TEMPORARY closures and two-way traffic lights will take place along a busy Bournemouth road for the next four months. 

BCP Council will bring in the measures to Glenferness Avenue, leading to Bournemouth town centre, to build more cycle lanes. 

The installation of the new cycle lanes on both sides of the road will take place from Talbot Roundabout to Alford Road. 

However, while this work is being done, Alford Road, between Glenferness Avenue and Huntly Road, will be closed from Monday, February 19 to accommodate a fenced work compound for the works. 

Bournemouth Echo: Glenferness Avenue

Bournemouth Echo: Glenferness Avenue

Access will be maintained for pedestrians and cyclists, a spokesman for the council added. 

Meanwhile, traffic management will be in place along Glenferness Avenue from Thursday, February 22 and is expected to last for up to four months. 

An exact date is not known yet, but it could last until June 21, according to roadworks website one.network. 

For part of the time, the road’s width will be narrowed to accommodate the work, but retaining two-way traffic flow. 

“Short periods” of two-way temporary traffic signals, closures of sideroad junctions and Glenferness Avenue will take place for the duration. 

However, the council is not yet sure when these periods will take place and for what length of time. 

It’s also expected there will be a new parallel crossing, resurfacing work, drainage alternations, the removal of traffic islands and street lighting improvements. 

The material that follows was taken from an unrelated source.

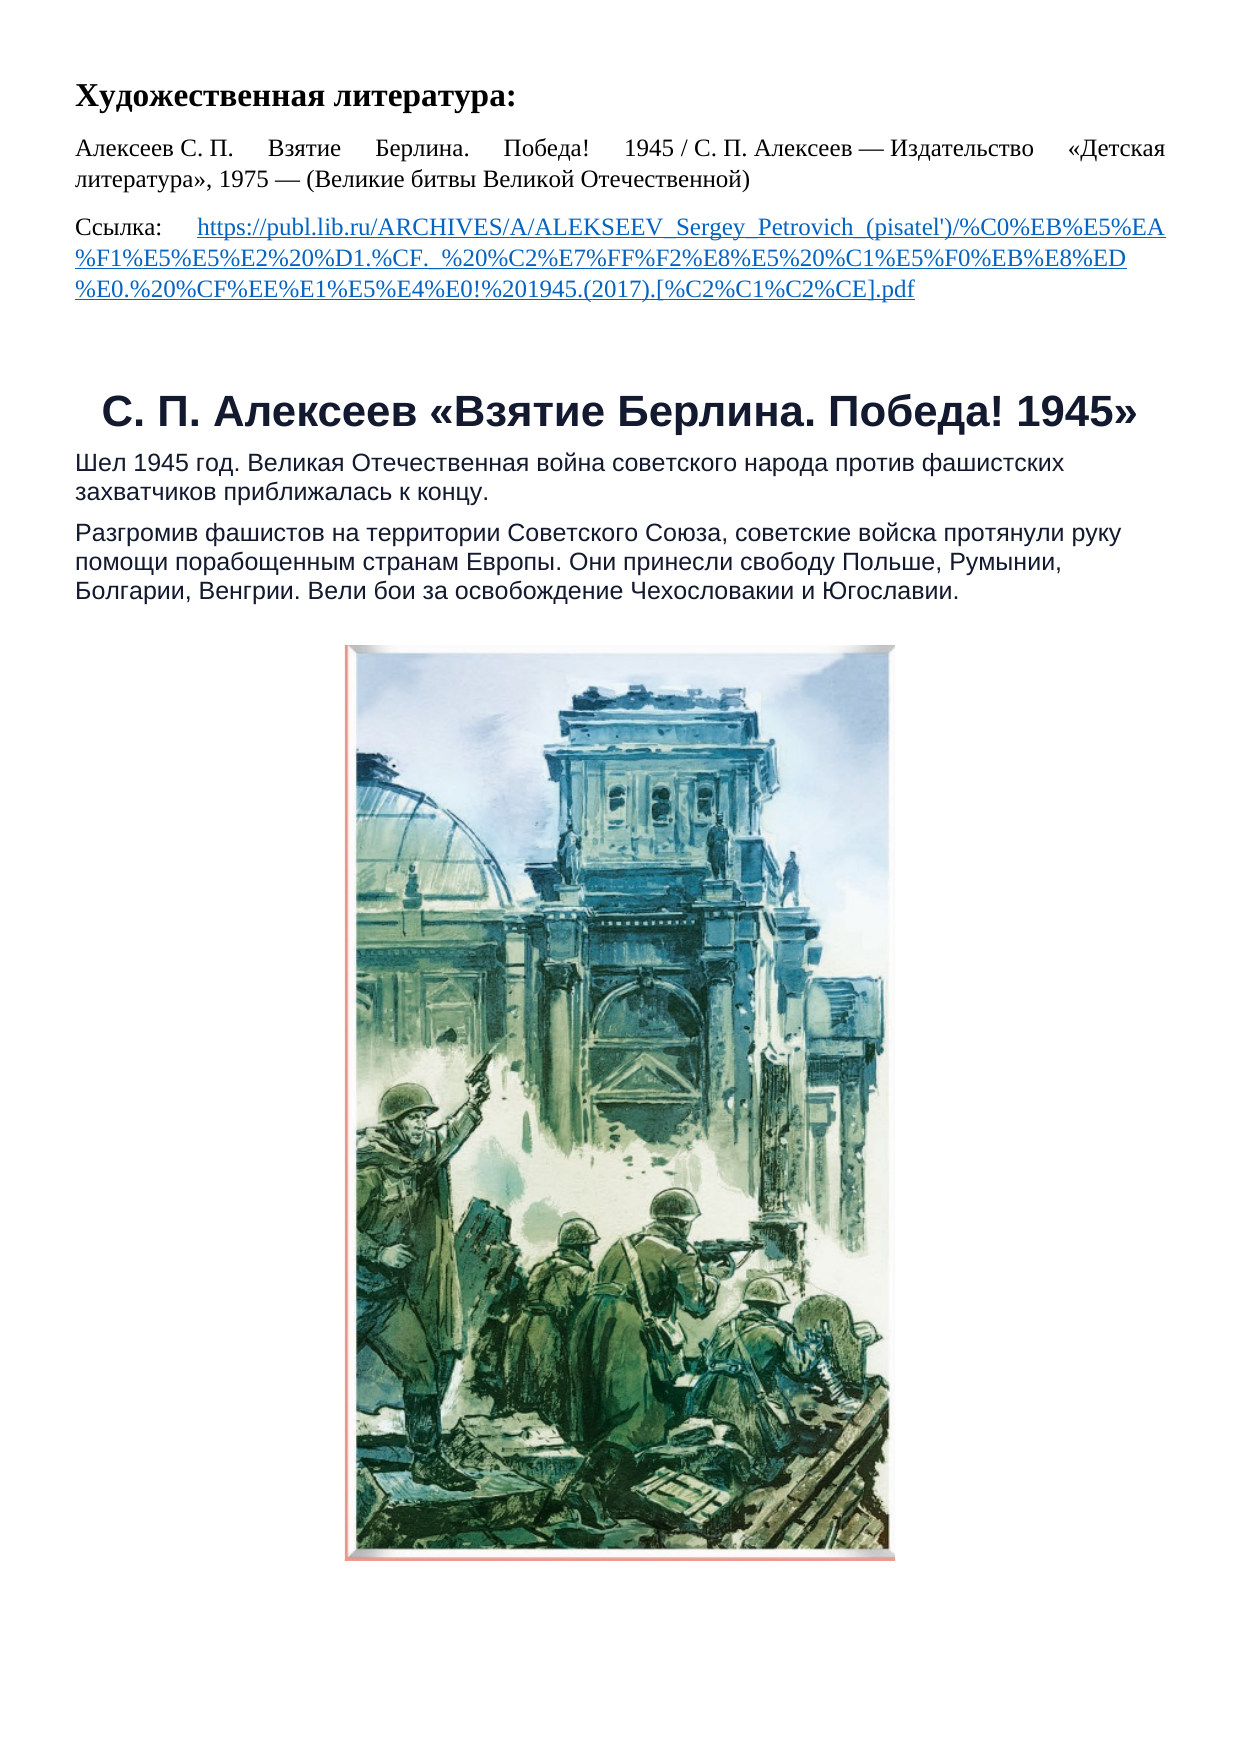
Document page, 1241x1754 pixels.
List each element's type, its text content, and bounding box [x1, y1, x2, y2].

Parallel crossings have a cycling crossing area parallel to the zebra crossing area for pedestrians.

Glenferness Avenue only reopened last December after months of being closed at the bridge while the council fitted two new bridge cycle and footpath lanes. 

Bournemouth Echo:

Bournemouth Echo: Glenferness Avenue

Two four-metre-wide, 31-metre-long prefabricated bridges were installed in the autumn as part of plans to improve cycling and pedestrian access. 

Engineers spent 27 hours over an October weekend to install bridges across the railway line above Glenferness Avenue alongside the existing bridge. 

With funding from south east Dorset’s Transforming Cities Fund, the work is part of the “sustainable travel route” linking Bournemouth town centre and Ferndown. 

Marc Griffin, TCF programme manager for south east Dorset’s Transforming Cities Fund programme, said: “We are committed to our original ambition of creating a fully connected network of sustainable travel routes across south east Dorset and are actively working to secure additional funding to facilitate this."